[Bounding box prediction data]
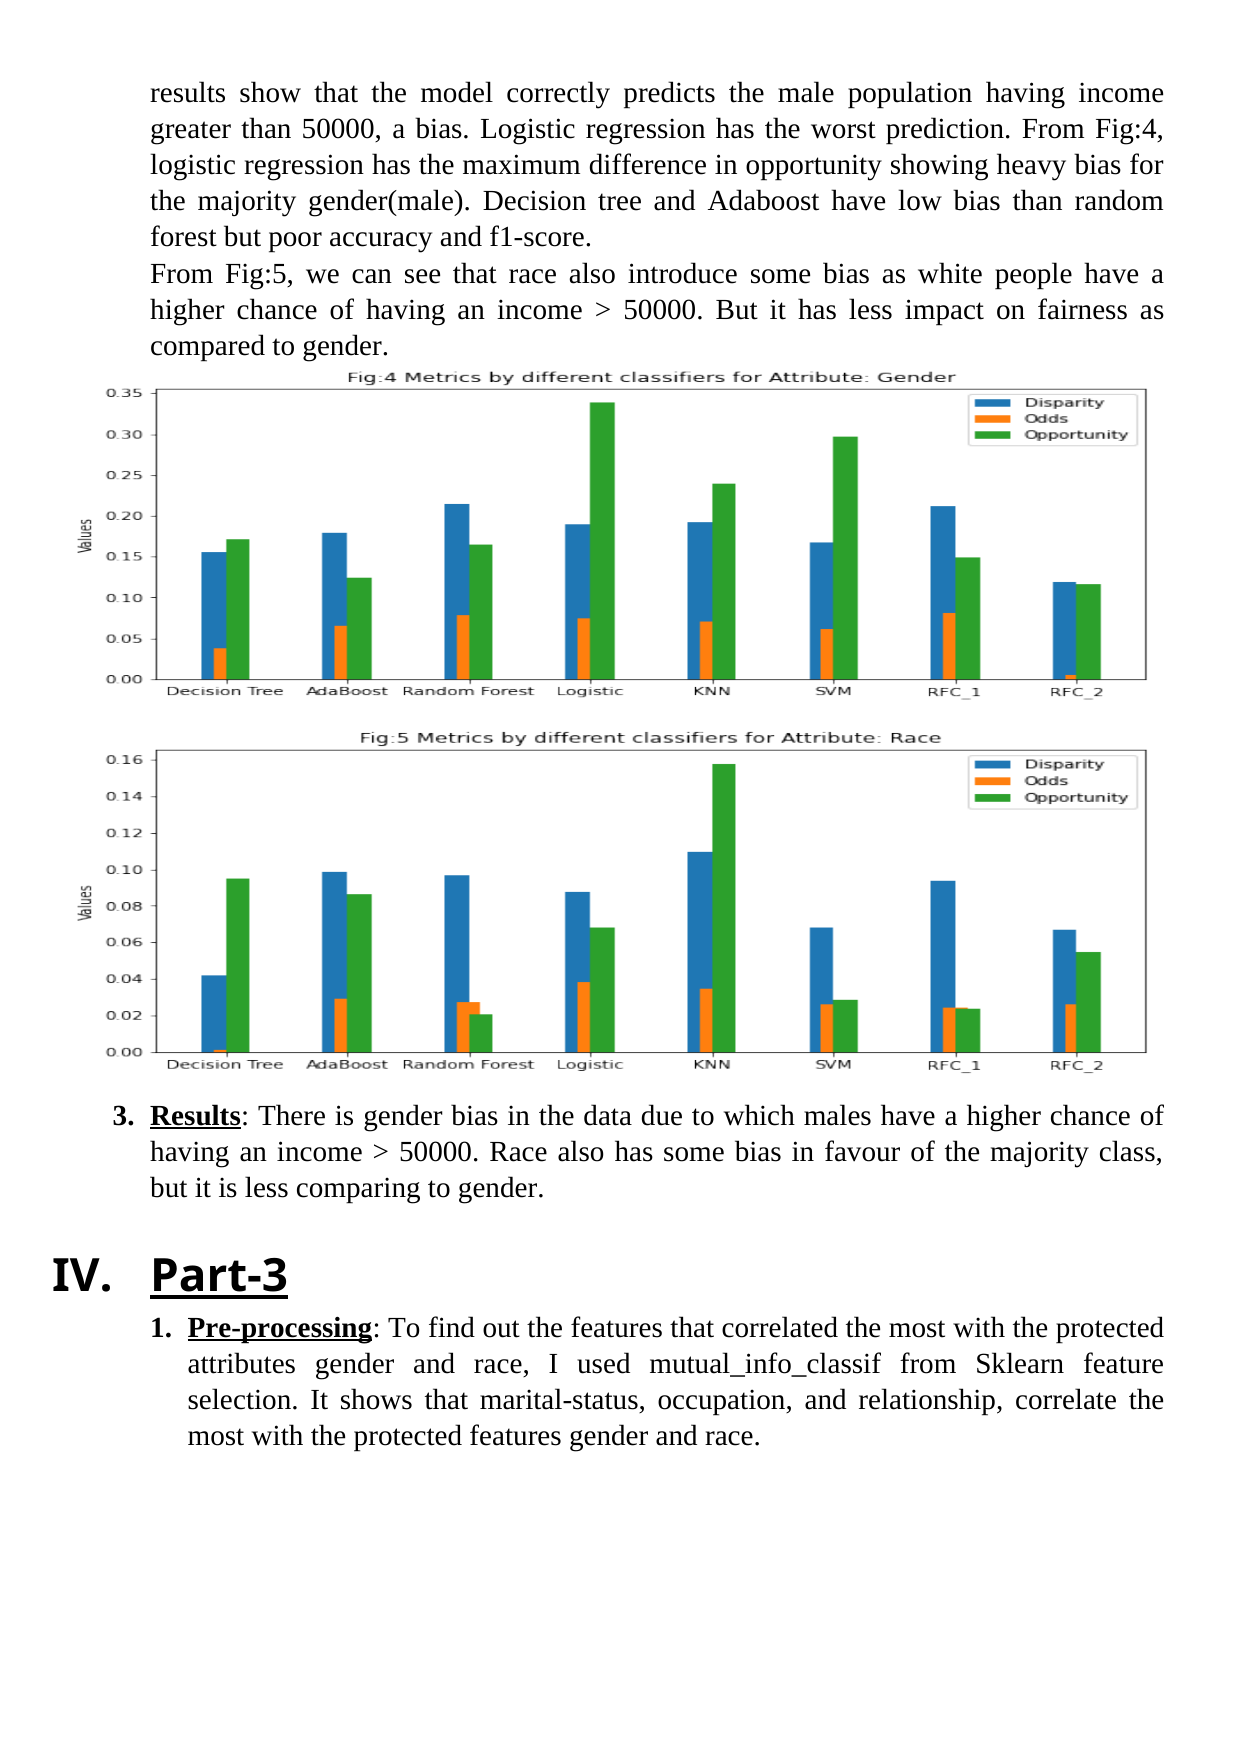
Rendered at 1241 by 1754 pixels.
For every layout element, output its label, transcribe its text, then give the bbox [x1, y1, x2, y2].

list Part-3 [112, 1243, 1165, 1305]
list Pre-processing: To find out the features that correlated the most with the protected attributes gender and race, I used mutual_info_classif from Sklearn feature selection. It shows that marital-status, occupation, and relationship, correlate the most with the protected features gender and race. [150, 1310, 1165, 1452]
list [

Exercise prompt: All of the data needs repeating exactly, but the pictures do not.

Worked solution:
Rendered at 1241 by 1754 pixels.
For every layout element, output its label, transcribe its text, then give the bbox [x1, y1, x2, y2].

list Part-3 [112, 1243, 1165, 1305]
list Pre-processing: To find out the features that correlated the most with the protected attributes gender and race, I used mutual_info_classif from Sklearn feature selection. It shows that marital-status, occupation, and relationship, correlate the most with the protected features gender and race. [150, 1310, 1165, 1452]
list [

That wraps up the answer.